I went to rehab anyway. The first 3 days I spent in a detox unit. My roommate arrived in the middle of the night (with about 20 pieces of luggage, which was comical in retrospect considering what we all looked like). She had restless leg syndrome and tossed and turned all night. Even though I was addicted myself, I was completely naive about the world of drugs and detox.

The thing is, my worst fear in rehab happened and yet it didn't seem like a big deal once I was there. We weren't allowed to bring any reading material, all that they had was some old pamphlets that were missing half the pages and a kitten puzzle with a lot of missing pages. It was boring and uncomfortable an weird. I would do it all over again.

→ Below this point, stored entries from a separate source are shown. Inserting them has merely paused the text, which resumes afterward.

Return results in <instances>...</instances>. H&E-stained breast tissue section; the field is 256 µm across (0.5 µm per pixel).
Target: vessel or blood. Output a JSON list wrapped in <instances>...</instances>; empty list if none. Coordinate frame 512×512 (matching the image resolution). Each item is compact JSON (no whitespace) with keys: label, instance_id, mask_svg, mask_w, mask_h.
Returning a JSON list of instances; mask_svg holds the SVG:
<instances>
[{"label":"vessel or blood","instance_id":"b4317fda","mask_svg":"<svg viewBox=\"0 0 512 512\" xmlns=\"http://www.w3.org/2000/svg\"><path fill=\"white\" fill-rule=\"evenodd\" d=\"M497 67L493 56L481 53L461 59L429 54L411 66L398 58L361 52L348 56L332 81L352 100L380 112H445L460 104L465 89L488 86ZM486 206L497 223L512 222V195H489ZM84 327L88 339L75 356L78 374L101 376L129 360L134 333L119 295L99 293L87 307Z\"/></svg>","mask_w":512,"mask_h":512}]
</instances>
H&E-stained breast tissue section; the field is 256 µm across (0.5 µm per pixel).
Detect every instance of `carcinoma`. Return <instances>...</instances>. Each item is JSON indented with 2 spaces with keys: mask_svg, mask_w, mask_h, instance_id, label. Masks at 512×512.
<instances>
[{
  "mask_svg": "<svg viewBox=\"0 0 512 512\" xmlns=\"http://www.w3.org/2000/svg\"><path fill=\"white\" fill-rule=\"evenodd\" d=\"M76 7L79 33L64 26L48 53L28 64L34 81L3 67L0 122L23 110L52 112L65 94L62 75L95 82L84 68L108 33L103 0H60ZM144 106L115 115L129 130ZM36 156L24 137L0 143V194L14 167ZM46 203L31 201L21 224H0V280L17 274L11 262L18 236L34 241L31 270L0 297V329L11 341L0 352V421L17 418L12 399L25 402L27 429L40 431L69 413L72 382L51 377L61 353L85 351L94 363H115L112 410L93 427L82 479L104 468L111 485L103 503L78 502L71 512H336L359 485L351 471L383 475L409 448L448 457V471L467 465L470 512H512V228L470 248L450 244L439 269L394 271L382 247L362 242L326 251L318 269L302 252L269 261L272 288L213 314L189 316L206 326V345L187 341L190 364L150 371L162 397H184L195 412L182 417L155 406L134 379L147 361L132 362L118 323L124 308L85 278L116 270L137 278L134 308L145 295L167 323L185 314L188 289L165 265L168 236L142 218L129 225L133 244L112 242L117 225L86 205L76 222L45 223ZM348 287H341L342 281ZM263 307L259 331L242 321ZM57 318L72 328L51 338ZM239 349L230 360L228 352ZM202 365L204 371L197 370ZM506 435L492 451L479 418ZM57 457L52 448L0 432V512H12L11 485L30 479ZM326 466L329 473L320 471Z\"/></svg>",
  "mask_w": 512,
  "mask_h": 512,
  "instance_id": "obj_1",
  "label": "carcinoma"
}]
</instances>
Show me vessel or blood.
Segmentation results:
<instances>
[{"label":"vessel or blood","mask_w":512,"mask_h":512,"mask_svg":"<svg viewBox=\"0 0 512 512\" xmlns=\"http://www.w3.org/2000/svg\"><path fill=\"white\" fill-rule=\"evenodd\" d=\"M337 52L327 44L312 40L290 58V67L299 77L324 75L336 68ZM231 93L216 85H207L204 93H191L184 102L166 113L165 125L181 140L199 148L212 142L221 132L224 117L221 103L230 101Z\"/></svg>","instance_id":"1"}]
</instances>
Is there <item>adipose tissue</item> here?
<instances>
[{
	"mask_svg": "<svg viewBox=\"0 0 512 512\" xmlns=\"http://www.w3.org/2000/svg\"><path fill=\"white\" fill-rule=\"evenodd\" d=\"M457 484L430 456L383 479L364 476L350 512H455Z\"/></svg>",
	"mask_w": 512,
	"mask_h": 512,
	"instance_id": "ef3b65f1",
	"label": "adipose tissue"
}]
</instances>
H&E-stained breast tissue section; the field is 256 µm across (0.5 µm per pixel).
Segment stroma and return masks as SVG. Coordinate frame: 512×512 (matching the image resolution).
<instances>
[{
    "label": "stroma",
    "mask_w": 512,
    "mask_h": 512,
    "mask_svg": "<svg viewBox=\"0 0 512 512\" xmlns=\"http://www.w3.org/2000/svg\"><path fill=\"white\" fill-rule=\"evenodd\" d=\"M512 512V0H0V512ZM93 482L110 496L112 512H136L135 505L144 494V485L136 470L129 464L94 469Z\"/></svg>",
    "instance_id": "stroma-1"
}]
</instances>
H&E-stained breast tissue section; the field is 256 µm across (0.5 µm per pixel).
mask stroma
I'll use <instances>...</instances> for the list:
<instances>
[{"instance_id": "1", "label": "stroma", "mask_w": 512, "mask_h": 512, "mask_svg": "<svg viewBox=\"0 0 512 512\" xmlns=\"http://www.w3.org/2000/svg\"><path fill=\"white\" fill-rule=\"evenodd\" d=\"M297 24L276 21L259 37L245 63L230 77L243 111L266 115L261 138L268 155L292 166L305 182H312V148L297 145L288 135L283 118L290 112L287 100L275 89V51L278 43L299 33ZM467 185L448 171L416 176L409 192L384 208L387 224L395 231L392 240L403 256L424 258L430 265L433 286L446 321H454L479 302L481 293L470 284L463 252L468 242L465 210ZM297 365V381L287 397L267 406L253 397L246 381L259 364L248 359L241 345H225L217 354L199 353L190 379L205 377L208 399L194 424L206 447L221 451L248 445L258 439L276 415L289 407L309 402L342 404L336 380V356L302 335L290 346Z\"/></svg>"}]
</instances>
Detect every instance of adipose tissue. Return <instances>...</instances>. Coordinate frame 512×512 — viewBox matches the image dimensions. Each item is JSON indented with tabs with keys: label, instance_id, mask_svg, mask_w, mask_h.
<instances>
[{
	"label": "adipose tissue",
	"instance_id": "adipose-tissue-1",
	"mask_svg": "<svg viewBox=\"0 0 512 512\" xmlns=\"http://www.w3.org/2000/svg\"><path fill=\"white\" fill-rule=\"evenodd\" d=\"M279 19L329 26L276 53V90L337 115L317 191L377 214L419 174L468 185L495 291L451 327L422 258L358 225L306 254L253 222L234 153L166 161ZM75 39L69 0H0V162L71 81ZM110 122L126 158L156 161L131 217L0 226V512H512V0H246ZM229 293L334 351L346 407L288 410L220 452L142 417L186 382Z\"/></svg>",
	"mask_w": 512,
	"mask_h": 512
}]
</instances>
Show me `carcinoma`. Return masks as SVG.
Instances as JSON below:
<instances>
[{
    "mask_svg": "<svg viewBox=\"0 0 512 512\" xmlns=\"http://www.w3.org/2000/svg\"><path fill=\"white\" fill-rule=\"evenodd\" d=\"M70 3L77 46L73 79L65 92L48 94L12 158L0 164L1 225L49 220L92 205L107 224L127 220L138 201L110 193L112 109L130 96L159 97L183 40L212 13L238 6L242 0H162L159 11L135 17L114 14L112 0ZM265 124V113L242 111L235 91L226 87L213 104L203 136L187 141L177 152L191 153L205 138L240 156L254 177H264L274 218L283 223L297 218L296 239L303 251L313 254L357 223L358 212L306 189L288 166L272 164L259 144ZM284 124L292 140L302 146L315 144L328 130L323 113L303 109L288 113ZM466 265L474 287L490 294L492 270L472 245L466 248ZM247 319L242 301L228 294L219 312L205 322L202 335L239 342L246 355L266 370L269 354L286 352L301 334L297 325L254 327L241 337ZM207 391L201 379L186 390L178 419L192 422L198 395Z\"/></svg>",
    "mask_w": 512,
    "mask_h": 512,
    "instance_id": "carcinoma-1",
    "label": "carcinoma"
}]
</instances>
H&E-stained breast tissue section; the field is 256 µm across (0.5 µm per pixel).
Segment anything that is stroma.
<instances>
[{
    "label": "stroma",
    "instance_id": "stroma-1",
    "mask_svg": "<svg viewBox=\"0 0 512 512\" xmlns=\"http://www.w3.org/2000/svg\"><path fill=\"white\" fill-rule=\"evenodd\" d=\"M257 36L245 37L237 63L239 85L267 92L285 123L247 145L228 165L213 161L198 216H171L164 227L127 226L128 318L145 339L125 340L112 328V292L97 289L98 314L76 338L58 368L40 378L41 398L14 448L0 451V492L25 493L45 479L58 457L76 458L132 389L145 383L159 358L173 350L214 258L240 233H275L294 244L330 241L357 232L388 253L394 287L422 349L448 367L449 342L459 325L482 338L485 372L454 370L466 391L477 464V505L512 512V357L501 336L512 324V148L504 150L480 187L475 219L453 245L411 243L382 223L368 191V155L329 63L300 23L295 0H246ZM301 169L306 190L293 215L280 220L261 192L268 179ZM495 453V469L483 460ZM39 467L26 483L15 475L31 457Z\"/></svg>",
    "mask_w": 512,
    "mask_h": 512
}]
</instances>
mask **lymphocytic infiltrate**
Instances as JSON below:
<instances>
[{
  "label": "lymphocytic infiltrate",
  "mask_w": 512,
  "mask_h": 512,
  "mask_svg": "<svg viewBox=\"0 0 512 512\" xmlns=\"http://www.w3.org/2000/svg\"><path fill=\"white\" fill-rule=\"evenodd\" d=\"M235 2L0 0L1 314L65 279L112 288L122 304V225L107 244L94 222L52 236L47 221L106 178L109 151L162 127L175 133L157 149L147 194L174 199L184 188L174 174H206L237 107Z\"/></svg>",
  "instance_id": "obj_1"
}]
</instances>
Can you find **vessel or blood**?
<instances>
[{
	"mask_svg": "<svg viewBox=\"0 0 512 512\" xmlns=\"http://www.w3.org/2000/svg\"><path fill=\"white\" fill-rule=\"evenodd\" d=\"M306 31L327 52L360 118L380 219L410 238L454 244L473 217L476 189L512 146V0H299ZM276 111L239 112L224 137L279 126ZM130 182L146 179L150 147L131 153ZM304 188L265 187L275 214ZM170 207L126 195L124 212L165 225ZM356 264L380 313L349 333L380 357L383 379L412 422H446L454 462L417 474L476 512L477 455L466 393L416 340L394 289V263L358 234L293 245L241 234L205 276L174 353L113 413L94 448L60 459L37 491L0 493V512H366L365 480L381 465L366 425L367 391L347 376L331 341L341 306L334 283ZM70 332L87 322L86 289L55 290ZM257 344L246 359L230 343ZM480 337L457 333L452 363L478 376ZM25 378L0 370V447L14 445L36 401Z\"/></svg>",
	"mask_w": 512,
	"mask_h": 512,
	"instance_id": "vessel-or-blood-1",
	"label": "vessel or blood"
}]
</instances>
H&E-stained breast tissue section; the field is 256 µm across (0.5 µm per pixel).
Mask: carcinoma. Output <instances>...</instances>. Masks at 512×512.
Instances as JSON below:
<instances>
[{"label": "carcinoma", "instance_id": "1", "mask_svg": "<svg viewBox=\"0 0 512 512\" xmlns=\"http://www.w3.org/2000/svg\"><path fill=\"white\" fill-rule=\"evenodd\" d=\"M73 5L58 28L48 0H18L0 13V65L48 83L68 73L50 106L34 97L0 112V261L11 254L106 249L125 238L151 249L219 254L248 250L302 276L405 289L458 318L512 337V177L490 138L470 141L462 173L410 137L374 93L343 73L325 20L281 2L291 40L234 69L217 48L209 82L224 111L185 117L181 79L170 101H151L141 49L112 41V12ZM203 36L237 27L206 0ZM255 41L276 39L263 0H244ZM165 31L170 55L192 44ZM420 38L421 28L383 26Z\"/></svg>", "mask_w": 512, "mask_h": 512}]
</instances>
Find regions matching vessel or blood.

The detox unit was small, only about 20 of us, and I dreaded being transferred to the general population unit. But that too worked out. I met a really nice group of people and I got a lot out of that month. Everything i dreaded came true, yet it seems such a tiny price for what I gained.

There was a sign on the way into the rehab that said "expect a miracle". And there was a sign on the way out that said "you are a miracle". That miracle was realizing that I was absolutely capable of living a life free from alcohol. If you read back among your posts you seem to be stuck. I was stuck. Trying these ancillary small day to day fixes doesn't seem to be working. Rehab is a gift and if it is all possible I can't emphasize enough that I would jump on it. Smoking is holding you back from saving your life? I know nicotine patches were mentioned.\

Berrybean's post is spot on. You are the one who determines where you are at in a month or a year. There is bound to be short term discomfort and anxiety. But that is a small price to pay for breaking out of this cycle you seem to be caught in.